I don't know if you remember the final scene from the movie Ratatouille. Alfredo Linguini, helped by the little rat Rémy, serves a ratatouille to the culinary critic Anton Ego, an austere character and of the kind difficult to satisfy.
The chosen dish, unexpected to say the least, amazes the critic who unexpectedly drops his fork, and awards 5 stars to the restaurant.
Indeed, this “family” dish awakened in him his child's soul, in a Proust madeleine plunging him back into his distant memories, when his mother served him ratatouille.
Fassolia is a bit like that for every Lebanese who lies dormant in us, whether through the memories it conveys – a dish imposed by our mothers who forced us to finish it, while we dreamed of nuggets and fries – or by the food composition, namely a peasant stew with a thousand and one nutritional virtues.
White beans simmered in a savory tomato sauce with spices, garlic, basmati rice, and a portion of fatty meat, this is a comforting dish typical of the "Blue Zones", those zones where life expectancy in good health breaks records, particularly around the Mediterranean. There are also a multitude of versions depending on the country.
You should know that this naturally caloric dish is the antithesis of artificially processed calorie dishes (also called "empty calories" in the nutrition world).
At the time, the energy expenditure was much higher than today. Our elders worked in more difficult conditions, there were less comforts and their hobbies were much less sedentary than today. Therefore, we understand why some were in relatively good health – provided they had access to care comparable to that of today – compared to the generation of baby boomers up to the current generations, who have experienced processed food and pleasures that are a little more, let's say… disturbing for the organism.
If at the time, children did not necessarily want to eat this kind of naturally very nutritious dishes, these are coming back more and more to the fore. For their comforting taste first of all, thanks to the spices they contain, and whose recipe is the result of several hundred years of adjustments. And for their nutritional virtues, again tested and validated by generations of women and men who often lived in much more uncomfortable conditions than today.

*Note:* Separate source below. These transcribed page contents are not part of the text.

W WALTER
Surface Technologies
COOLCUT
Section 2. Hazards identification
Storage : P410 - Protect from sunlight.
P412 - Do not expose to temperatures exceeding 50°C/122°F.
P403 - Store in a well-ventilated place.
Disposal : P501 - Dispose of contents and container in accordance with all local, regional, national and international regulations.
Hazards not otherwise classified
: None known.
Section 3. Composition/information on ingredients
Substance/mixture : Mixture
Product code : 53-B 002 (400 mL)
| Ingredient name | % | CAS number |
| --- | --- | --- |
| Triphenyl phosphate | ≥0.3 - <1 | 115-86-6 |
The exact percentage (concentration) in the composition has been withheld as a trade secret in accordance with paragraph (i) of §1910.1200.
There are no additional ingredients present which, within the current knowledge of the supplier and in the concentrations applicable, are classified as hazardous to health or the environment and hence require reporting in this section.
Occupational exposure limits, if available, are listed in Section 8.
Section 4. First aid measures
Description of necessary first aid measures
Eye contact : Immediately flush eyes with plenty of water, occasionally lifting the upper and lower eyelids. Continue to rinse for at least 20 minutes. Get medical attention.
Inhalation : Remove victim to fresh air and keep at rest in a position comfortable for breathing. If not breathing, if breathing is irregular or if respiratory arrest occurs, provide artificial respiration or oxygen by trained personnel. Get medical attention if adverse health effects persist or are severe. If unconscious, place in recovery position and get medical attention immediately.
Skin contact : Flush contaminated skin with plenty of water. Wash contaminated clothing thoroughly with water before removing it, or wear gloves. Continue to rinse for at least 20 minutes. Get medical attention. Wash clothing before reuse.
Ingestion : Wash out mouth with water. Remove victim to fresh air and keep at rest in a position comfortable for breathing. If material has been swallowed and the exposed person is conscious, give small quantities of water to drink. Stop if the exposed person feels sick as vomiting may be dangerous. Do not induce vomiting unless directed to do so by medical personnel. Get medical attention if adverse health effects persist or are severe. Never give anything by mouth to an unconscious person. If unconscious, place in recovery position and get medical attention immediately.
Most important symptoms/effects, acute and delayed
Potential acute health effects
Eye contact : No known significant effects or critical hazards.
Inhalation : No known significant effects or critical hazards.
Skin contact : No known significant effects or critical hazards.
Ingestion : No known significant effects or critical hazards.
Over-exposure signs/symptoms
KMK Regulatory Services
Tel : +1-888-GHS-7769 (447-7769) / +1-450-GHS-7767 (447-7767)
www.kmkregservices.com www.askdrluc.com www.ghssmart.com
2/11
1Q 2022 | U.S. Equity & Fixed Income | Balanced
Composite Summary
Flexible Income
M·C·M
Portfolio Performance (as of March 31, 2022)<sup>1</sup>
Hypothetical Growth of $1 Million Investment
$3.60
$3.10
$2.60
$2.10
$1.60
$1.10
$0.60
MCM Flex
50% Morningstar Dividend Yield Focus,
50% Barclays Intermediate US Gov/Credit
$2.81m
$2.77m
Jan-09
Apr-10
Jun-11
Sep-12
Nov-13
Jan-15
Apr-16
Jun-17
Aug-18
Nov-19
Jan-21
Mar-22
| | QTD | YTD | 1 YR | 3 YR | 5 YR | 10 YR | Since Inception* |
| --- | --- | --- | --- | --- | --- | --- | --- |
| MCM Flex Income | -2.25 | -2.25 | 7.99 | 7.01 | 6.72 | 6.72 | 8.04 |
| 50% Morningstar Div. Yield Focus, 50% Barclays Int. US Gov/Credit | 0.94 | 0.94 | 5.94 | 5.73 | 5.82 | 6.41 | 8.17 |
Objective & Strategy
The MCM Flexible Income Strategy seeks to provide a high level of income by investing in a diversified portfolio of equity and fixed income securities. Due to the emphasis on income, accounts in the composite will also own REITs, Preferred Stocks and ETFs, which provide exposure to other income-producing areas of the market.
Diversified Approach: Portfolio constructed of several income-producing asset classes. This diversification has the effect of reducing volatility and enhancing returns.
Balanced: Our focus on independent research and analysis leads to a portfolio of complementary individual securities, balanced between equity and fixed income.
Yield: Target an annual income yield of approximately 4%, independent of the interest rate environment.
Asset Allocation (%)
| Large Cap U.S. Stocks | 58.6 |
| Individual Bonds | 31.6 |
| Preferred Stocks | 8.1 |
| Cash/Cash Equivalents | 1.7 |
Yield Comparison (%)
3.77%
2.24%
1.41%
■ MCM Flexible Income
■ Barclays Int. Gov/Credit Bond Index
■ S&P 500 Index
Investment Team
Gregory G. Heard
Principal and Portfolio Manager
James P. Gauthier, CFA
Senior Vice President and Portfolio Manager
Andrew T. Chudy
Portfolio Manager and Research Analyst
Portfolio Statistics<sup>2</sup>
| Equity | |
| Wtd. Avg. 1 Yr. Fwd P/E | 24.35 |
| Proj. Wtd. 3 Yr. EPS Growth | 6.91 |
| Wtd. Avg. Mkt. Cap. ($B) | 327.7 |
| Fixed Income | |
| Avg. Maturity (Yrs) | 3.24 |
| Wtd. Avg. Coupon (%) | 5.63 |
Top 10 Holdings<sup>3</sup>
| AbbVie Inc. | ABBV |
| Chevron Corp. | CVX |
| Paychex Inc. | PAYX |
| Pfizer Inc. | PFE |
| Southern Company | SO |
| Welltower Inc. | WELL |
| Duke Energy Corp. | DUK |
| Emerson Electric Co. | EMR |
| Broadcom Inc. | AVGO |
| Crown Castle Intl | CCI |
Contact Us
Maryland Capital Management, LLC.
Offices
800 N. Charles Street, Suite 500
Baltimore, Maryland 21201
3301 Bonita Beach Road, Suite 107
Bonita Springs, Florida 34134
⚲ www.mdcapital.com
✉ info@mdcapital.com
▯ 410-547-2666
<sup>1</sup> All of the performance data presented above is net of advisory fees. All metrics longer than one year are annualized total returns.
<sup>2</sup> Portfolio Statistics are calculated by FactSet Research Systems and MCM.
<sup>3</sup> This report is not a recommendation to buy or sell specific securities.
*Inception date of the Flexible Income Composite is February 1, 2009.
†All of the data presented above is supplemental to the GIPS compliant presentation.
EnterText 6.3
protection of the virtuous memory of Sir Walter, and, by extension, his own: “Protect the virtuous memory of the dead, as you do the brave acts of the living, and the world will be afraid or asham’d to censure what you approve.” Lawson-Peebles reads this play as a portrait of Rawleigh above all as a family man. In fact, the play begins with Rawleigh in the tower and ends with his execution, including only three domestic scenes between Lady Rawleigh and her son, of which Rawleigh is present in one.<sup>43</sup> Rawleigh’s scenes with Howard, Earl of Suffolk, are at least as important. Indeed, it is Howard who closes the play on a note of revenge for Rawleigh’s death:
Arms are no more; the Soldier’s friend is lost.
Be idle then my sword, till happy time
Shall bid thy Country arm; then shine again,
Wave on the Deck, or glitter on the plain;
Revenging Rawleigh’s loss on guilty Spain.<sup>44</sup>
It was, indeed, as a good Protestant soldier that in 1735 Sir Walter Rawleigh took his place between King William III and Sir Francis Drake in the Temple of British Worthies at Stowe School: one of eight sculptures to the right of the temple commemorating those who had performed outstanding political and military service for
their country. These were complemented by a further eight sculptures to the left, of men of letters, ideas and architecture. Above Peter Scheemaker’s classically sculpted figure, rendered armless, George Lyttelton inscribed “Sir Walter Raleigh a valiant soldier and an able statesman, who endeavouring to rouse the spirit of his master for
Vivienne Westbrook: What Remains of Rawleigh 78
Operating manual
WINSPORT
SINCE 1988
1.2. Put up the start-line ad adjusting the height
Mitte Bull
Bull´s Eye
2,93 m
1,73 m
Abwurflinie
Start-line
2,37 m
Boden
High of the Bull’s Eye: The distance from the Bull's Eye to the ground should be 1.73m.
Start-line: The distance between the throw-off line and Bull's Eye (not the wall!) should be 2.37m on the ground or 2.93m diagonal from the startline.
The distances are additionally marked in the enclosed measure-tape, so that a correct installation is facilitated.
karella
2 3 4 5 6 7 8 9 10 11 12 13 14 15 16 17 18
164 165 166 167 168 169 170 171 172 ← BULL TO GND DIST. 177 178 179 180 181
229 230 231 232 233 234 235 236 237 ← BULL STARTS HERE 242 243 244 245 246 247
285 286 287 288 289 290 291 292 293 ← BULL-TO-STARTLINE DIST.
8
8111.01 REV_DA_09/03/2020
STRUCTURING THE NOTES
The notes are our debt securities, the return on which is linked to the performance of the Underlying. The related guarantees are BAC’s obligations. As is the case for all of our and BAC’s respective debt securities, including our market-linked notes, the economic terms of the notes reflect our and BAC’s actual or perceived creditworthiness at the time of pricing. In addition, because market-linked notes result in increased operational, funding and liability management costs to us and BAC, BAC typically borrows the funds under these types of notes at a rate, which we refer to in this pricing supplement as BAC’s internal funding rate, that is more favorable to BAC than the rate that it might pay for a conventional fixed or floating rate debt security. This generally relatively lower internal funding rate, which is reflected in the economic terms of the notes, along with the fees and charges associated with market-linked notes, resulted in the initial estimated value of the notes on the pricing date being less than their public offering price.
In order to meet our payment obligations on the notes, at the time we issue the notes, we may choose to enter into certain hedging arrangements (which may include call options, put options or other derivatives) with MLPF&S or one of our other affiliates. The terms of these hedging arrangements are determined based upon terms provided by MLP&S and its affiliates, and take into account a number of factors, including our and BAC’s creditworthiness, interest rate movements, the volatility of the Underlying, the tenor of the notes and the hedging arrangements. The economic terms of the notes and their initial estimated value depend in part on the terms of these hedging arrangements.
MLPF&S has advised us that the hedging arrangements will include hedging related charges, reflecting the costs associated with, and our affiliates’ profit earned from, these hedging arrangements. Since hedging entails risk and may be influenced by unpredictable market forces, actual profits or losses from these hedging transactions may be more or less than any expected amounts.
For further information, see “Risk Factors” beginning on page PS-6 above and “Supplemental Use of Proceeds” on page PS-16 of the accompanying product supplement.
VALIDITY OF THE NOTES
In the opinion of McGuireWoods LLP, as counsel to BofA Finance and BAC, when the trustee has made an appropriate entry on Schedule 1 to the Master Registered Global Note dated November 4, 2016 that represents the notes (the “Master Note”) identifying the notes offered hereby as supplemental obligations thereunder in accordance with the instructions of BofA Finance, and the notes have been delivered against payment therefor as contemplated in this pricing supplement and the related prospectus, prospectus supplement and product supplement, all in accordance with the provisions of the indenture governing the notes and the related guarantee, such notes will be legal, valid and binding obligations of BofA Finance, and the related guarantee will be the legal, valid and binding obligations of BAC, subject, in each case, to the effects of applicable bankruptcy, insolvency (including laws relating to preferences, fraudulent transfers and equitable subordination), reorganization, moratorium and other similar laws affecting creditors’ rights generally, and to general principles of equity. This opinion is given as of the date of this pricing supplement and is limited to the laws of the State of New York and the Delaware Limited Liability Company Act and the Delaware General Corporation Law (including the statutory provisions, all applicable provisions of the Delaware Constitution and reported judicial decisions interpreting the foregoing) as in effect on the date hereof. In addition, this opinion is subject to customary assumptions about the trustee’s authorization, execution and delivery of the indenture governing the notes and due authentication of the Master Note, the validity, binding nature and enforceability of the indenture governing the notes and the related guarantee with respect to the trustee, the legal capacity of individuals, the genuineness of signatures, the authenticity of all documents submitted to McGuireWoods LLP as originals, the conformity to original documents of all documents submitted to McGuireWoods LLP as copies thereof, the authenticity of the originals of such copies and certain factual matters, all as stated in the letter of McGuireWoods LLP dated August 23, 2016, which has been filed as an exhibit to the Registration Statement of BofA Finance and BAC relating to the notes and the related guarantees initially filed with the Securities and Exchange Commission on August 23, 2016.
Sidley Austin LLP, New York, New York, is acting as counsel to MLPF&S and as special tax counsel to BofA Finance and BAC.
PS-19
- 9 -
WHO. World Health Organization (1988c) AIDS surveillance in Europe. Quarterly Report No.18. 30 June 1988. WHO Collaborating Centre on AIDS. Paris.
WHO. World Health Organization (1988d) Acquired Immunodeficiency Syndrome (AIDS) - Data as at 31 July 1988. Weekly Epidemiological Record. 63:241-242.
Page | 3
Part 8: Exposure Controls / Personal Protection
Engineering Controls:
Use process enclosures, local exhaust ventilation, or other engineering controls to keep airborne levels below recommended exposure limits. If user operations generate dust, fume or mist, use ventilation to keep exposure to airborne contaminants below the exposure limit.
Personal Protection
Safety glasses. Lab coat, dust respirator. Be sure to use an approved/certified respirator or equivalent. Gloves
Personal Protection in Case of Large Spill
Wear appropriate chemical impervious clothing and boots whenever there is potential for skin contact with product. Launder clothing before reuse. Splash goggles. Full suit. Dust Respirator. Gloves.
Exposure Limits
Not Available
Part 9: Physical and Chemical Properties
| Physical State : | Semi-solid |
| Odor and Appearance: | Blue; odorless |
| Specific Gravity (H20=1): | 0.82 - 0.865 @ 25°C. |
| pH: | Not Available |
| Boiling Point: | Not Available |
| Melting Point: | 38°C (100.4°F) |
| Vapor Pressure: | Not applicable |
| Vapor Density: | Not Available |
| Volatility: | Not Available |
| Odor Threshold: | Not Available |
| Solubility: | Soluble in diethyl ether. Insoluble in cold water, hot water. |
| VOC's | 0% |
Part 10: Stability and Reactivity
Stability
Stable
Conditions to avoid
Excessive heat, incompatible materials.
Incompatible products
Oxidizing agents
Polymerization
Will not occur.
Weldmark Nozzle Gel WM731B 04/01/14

Indeed, this dish is a synthesis in terms of nutrition: saturated fats which have caused a lot of ink to flow but which, provided in reasonable quantities, are necessary for the proper functioning of the body (especially at the beginning or middle of day), vegetable protein and fiber from white beans, then “good quality” carbohydrates with a moderate glycemic index from basmati rice.
It's not for nothing that I placed it in 4th position in my top 20 of the best traditional Lebanese dishes. It is an ideal dish for fall and winter, or simply to comfort you in summer. Even if it is completely counter-intuitive, it is much more sensible to consume soups, stews or dishes in sauce in summer than in winter, especially for the elderly, because dishes in sauce and rich in vegetables bring mineral salts that can be lacking in hot weather, where we tend to have too much in winter (hence water retention, but that's another subject).
All this to say that when I asked my father for an idea of a comforting Lebanese dish typical of the land of Cedars, it was only natural that he cooked me a fassolia like his mother did, and once my fork on the ground, I immediately wanted to offer it in a limited edition à la carte Libshop.
So you'll find it on the menu for more than a month, and we'll keep it until this summer, after which we'll see if we can offer another typical dish, and your ideas are welcome!